■ Page layout parsing data
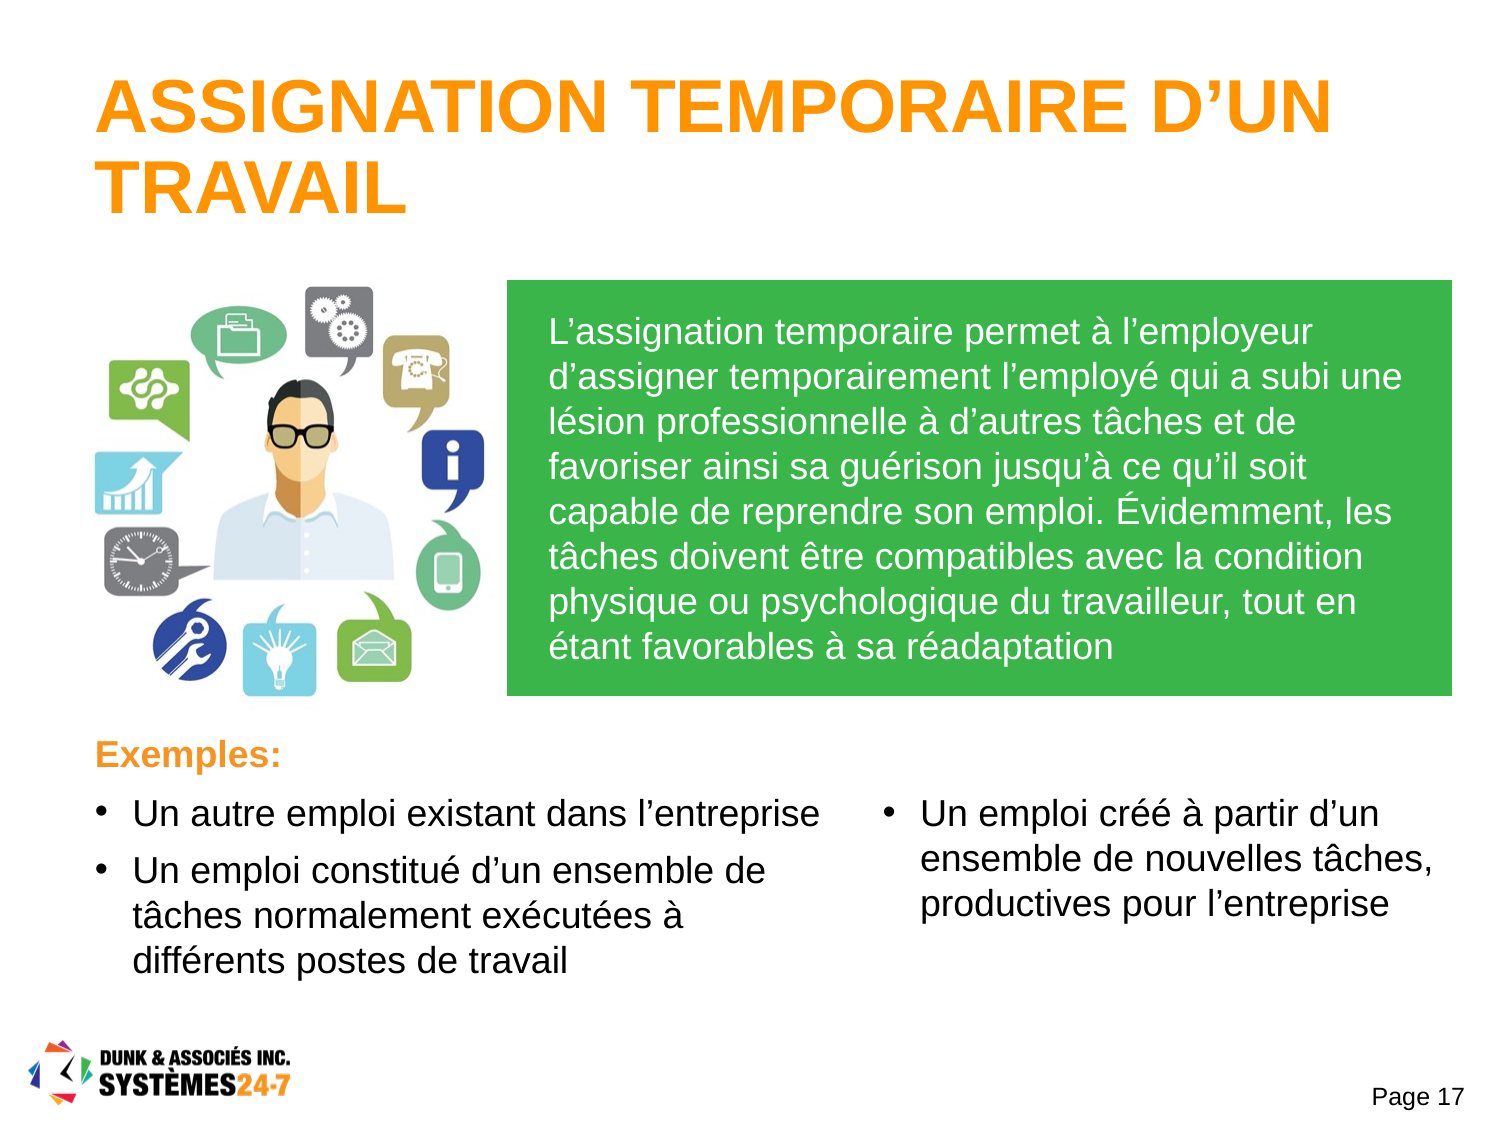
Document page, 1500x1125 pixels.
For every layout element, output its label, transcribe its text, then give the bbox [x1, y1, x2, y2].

list Exemples: Un autre emploi existant dans l’entreprise Un emploi constitué d’un ensemble de tâches normalement exécutées à différents postes de travail [79, 727, 845, 1125]
text_box ASSIGNATION TEMPORAIRE D’UN TRAVAIL [79, 39, 1397, 258]
picture [47, 261, 532, 722]
picture [19, 1034, 298, 1111]
text_box [532, 280, 1452, 696]
text_box L’assignation temporaire permet à l’employeur d’assigner temporairement l’employé qui a subi une lésion professionnelle à d’autres tâches et de favoriser ainsi sa guérison jusqu’à ce qu’il soit capable de reprendre son emploi. Évidemment, les tâches doivent être compatibles avec la condition physique ou psychologique du travailleur, tout en étant favorables à sa réadaptation [533, 299, 1451, 675]
text_box Page 17 [1451, 1073, 1481, 1118]
text_box Un emploi créé à partir d’un ensemble de nouvelles tâches, productives pour l’entreprise [867, 781, 1451, 1125]
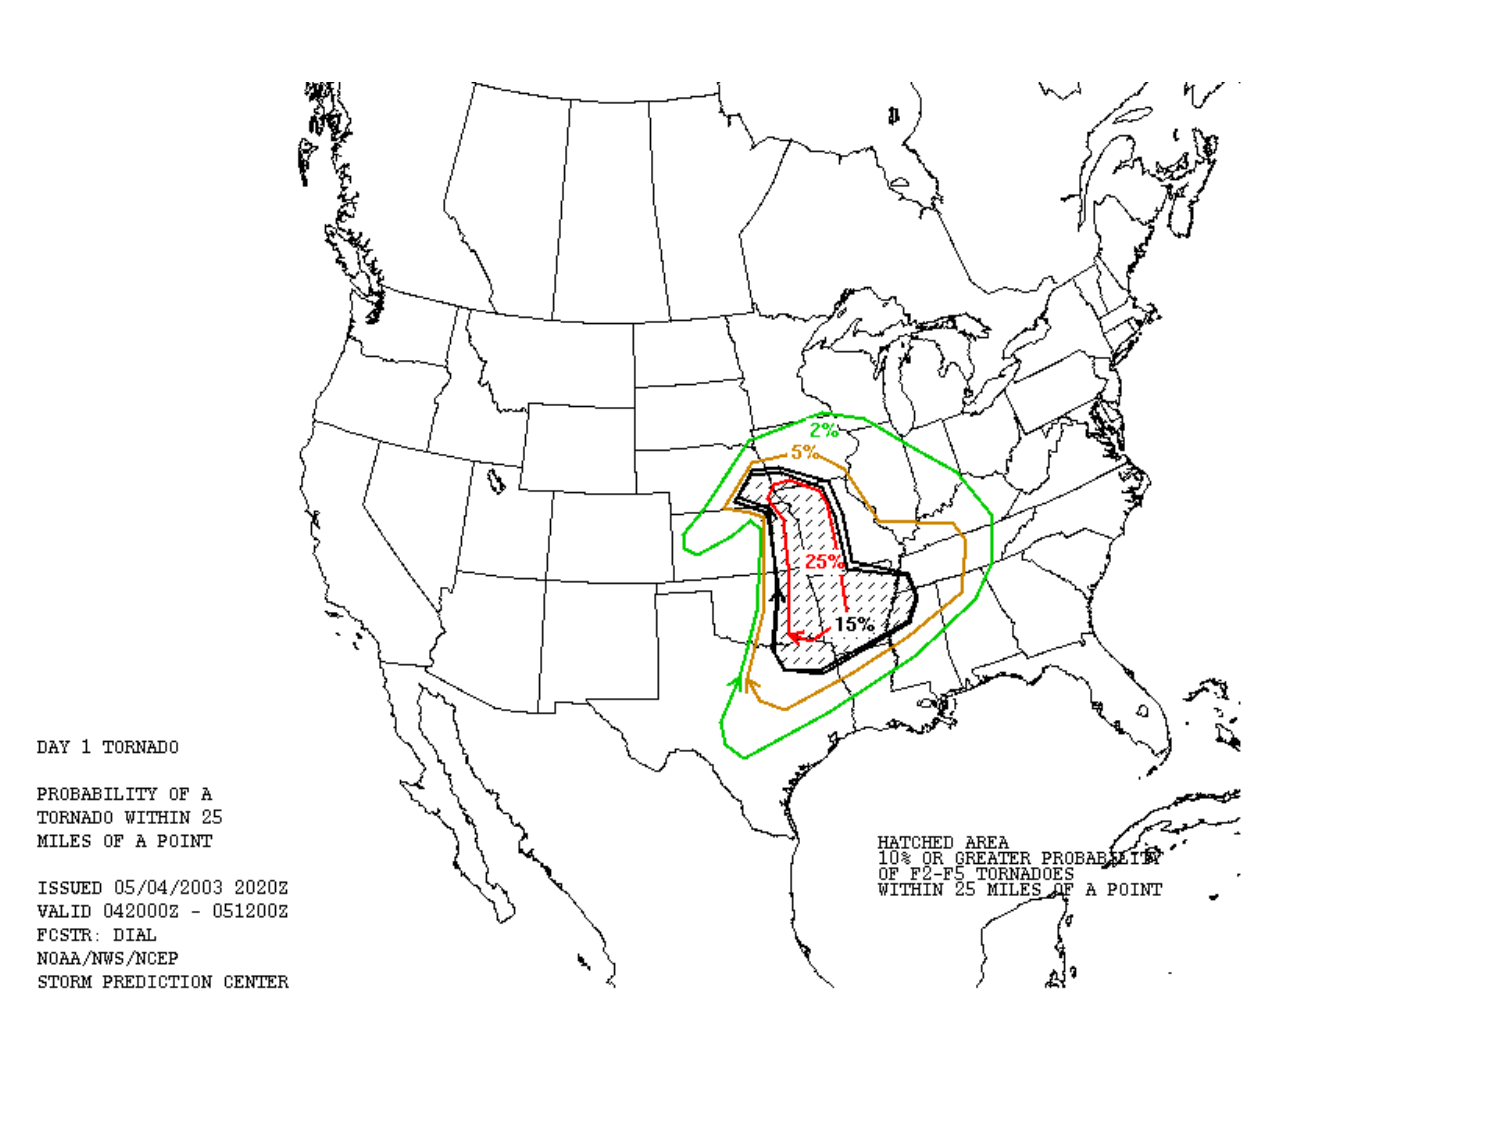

■ YOUR TASK
A verbatim transcription of the records, pictures excluded, is the required output.

■ RESULT
Document page, 1500x1125 pixels.
For every layout element, output its label, transcribe its text, then give the bbox [x1, y1, x2, y2].

list Exemples: Un autre emploi existant dans l’entreprise Un emploi constitué d’un ensemble de tâches normalement exécutées à différents postes de travail [79, 727, 845, 1125]
text_box ASSIGNATION TEMPORAIRE D’UN TRAVAIL [79, 39, 1397, 258]
picture [47, 261, 532, 722]
picture [19, 1034, 298, 1111]
text_box [532, 280, 1452, 696]
text_box L’assignation temporaire permet à l’employeur d’assigner temporairement l’employé qui a subi une lésion professionnelle à d’autres tâches et de favoriser ainsi sa guérison jusqu’à ce qu’il soit capable de reprendre son emploi. Évidemment, les tâches doivent être compatibles avec la condition physique ou psychologique du travailleur, tout en étant favorables à sa réadaptation [533, 299, 1451, 675]
text_box Page 17 [1451, 1073, 1481, 1118]
text_box Un emploi créé à partir d’un ensemble de nouvelles tâches, productives pour l’entreprise [867, 781, 1451, 1125]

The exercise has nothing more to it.